El libro, en fin, concluye con un Capítulo 14, La destrucción del ordalizado, y un Epílogo, Ordalía versus libertad. Los rótulos no pueden mostrarse más expresivos.

Si el libro resulta tan recomendable no es sólo por su contenido, sino también por el tono del autor, sin duda persona de criterio sereno y que, cuando enjuicia el pasado, huye -dato a aplaudir en los tiempos que corren- de la cultura de la cancelación. Y otra cosa: no se ceba contra España, porque sabe que habas se cuecen -y se han cocido- en todas partes y en las mejores familias. Y más aún en aquellas que blasonan de no haber roto nunca un plato, porque sus niños -y sus mayores- son arcángeles redimidos. Nadie resiste un juicio desde lo que hoy se llama como memoria histórica o -últimamente- memoria democrática, por mucho que nosotros mostremos un especial virtuosismo en el arte de despellejarnos hasta la carne viva.

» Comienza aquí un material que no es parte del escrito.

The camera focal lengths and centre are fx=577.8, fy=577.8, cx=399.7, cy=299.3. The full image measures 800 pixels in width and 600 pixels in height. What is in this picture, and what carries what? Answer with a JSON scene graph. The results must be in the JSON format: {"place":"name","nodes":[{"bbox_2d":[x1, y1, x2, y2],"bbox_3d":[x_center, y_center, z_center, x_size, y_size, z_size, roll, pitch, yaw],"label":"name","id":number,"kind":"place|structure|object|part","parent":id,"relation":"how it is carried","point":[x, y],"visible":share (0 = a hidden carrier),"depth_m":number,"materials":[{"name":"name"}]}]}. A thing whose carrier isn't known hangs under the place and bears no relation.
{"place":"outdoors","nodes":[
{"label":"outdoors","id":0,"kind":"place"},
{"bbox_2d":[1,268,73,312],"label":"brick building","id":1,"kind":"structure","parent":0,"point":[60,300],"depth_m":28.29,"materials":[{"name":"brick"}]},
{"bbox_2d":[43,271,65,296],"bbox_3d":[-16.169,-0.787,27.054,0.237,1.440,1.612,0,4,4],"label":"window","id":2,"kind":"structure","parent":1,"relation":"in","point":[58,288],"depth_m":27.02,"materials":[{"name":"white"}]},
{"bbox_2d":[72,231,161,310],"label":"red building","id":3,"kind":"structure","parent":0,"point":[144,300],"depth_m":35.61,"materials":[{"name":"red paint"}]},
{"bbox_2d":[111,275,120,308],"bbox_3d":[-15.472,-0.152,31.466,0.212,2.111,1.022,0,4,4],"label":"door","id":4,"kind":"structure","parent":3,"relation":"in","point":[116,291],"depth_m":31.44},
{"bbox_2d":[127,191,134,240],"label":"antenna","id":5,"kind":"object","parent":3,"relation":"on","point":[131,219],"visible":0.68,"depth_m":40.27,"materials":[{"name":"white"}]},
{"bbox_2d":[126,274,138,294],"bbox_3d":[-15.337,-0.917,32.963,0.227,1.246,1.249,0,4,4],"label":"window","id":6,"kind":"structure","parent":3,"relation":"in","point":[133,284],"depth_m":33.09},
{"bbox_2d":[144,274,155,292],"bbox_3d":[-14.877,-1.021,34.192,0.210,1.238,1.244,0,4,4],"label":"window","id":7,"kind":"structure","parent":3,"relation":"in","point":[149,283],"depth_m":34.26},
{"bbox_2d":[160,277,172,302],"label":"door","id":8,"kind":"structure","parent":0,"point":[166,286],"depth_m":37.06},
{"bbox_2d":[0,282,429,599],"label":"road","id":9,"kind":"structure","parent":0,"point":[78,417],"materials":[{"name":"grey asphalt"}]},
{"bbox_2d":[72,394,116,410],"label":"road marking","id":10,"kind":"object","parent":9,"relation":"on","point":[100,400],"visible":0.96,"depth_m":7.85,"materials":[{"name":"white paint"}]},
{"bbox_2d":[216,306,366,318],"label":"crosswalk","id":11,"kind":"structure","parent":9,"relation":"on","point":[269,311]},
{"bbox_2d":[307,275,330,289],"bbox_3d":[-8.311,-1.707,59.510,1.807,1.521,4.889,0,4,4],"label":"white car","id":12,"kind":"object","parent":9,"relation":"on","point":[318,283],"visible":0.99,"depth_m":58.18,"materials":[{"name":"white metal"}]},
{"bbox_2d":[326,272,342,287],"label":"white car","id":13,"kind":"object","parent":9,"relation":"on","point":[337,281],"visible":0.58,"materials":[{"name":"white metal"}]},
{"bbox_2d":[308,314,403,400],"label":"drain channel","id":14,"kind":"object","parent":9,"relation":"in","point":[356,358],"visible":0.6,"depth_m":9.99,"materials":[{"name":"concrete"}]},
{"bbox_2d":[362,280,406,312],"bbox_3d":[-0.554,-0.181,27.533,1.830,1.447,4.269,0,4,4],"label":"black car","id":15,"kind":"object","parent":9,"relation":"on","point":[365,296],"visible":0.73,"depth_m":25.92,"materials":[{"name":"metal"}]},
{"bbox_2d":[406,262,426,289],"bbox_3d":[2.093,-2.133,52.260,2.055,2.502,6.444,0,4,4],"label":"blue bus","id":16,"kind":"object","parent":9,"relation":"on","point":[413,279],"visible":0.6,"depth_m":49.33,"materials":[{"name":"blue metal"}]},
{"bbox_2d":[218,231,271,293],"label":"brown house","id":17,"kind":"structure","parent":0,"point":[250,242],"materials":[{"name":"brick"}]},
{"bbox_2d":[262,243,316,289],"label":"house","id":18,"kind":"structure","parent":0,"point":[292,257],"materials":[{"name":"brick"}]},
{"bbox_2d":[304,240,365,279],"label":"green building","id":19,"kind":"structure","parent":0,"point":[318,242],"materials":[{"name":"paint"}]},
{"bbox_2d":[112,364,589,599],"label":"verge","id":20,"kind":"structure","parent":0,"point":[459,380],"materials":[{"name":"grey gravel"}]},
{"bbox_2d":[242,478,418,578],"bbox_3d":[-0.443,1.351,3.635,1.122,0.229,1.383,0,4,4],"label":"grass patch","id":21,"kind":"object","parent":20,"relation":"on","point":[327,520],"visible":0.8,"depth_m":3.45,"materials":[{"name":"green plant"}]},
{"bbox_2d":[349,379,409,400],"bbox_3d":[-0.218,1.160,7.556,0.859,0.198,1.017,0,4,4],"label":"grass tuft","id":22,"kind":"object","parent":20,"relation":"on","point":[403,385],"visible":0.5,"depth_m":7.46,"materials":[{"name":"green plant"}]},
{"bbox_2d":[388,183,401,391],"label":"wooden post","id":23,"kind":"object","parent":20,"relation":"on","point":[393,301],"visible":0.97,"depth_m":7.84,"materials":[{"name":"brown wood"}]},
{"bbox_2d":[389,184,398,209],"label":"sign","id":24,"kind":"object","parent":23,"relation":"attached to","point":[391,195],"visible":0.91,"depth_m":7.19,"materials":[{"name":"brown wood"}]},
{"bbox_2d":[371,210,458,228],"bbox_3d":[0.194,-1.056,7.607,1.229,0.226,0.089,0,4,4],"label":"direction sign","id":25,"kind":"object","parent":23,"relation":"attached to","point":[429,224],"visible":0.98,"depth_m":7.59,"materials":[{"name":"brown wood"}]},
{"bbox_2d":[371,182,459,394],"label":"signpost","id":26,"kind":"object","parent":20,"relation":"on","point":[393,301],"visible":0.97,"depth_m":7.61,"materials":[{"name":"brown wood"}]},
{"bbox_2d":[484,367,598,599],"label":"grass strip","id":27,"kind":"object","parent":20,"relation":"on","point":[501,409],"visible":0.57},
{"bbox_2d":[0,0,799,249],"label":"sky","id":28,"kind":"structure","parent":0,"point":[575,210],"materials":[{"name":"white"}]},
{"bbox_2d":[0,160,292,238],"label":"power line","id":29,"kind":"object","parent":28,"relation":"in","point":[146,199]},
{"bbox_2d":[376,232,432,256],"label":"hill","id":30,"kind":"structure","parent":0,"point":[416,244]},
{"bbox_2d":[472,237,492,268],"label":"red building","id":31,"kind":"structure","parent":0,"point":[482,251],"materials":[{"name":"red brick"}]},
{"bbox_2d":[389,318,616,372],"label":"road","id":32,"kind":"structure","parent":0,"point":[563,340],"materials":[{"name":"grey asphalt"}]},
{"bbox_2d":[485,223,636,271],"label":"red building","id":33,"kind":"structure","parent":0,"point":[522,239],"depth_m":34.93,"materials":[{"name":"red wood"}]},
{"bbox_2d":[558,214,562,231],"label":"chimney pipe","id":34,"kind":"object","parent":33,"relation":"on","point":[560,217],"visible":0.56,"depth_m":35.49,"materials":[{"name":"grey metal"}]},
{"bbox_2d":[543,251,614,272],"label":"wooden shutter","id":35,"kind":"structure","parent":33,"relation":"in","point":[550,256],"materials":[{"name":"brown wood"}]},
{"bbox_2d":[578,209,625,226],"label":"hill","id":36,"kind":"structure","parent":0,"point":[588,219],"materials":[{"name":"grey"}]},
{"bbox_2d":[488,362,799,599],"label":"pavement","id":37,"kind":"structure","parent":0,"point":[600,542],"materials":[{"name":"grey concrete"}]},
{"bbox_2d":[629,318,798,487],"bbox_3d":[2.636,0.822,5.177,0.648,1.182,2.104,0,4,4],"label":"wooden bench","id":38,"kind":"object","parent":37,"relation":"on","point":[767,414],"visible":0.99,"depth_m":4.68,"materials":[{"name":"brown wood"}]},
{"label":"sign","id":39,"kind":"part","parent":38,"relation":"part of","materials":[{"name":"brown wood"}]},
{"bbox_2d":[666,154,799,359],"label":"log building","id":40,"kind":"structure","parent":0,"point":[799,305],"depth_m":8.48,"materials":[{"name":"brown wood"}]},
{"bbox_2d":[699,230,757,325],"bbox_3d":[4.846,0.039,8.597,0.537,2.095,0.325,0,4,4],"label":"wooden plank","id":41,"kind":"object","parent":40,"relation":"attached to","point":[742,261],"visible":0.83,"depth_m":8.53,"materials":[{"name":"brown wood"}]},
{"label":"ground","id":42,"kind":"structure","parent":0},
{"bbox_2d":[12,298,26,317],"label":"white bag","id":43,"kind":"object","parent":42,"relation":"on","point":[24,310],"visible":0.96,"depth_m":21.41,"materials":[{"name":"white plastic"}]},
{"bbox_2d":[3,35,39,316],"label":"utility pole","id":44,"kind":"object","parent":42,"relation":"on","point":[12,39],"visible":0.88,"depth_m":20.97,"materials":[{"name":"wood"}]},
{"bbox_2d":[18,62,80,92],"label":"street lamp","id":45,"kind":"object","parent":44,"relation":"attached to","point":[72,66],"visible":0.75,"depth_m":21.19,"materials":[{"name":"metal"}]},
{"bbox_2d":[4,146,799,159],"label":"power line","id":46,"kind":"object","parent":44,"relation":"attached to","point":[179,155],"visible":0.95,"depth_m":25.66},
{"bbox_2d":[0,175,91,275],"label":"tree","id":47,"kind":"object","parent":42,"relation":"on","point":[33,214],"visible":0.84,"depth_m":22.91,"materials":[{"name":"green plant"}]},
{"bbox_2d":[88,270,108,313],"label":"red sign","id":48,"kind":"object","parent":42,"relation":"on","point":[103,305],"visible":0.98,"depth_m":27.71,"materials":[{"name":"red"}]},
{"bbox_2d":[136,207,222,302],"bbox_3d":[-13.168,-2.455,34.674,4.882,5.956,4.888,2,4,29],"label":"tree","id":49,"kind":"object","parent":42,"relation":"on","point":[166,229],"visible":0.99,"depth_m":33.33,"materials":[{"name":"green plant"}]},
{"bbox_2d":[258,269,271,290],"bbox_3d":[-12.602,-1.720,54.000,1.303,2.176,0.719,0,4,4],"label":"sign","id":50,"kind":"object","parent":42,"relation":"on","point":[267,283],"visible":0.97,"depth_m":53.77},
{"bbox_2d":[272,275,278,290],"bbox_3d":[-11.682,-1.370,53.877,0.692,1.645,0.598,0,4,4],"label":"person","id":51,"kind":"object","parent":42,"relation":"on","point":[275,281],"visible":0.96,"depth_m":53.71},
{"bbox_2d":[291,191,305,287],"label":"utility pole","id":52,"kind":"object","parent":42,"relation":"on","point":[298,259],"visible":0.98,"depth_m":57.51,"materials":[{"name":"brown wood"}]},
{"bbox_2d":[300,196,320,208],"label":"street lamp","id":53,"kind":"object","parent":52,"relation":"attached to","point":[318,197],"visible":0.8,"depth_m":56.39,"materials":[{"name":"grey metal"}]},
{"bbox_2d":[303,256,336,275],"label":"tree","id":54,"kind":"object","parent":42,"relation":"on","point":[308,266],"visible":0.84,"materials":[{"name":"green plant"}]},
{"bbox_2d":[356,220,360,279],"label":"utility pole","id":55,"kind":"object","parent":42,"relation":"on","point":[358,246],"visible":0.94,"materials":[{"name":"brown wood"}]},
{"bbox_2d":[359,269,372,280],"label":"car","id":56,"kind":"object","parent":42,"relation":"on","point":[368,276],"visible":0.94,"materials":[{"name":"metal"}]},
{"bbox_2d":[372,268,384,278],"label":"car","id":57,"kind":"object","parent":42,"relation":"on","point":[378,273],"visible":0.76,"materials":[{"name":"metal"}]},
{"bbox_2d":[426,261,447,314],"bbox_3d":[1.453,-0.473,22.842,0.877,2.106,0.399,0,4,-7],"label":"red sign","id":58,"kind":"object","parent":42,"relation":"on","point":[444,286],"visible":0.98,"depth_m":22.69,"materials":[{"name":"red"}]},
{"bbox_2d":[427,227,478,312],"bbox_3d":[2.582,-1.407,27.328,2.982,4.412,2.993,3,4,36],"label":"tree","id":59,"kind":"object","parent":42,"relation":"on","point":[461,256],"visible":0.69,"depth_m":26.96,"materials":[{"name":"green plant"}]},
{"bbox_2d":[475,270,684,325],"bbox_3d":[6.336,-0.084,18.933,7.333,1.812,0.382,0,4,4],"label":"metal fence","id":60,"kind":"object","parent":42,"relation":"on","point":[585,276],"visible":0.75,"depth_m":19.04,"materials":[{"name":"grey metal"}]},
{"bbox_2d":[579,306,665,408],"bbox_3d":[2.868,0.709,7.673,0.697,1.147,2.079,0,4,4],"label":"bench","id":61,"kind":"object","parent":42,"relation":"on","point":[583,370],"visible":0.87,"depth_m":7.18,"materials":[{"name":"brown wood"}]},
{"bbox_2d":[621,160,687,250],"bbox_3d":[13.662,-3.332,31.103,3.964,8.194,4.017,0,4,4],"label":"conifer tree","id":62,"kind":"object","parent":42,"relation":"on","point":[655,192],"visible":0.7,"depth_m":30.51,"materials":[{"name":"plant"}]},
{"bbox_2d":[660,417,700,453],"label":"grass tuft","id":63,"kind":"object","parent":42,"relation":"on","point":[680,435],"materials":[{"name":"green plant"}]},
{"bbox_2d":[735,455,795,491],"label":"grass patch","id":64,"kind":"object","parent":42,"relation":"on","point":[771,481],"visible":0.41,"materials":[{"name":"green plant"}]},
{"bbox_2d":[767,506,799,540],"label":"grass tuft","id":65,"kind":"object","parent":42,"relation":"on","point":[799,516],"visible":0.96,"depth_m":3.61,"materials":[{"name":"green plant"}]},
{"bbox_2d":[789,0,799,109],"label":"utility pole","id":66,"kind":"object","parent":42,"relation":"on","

Ni que decir tiene que, puestos a buscar fuentes de inspiración, el autor ha encontrado en Hannah Arendt un verdadero filón. Y asimismo resulta evidente que en esta materia  se han escrito -incluso dentro de la historia por así decir rigurosa, que Fuentes ha postergado en favor de la literatura de ficción- bibliotecas enteras. Pero es que no ha querido escribir una enciclopedia. Su método ha sido el del cánon, esto es, el de la selección, que siempre resulta subjetiva. ¿Por qué no haber mencionado, por ejemplo,  dentro de los estudios sobre las brujas, a un Julio Caro Baroja? ¿Qué razón llega, aun sin salirse del territorio de la novela, a excluir a Alejandro dumas (padre) y El conde de Montecristo? Y es que en eso consiste una obra que no pretende ser integral: en que el autor es el que, con soberanía, decide acotar su terreno, con plena conciencia de que habrá cosas -y personas- que quedan al margen, porque el espacio, quieras que no, tiene límites (“Todo pensamiento escrito es un pensamiento mutilado y esa es la penitencia del escritor”: Luis Rosales). Pero lo importante no es eso, sino lo que se ha quedado dentro y ha sido estudiado, que en este caso, se insiste, es mucho y buenísimo.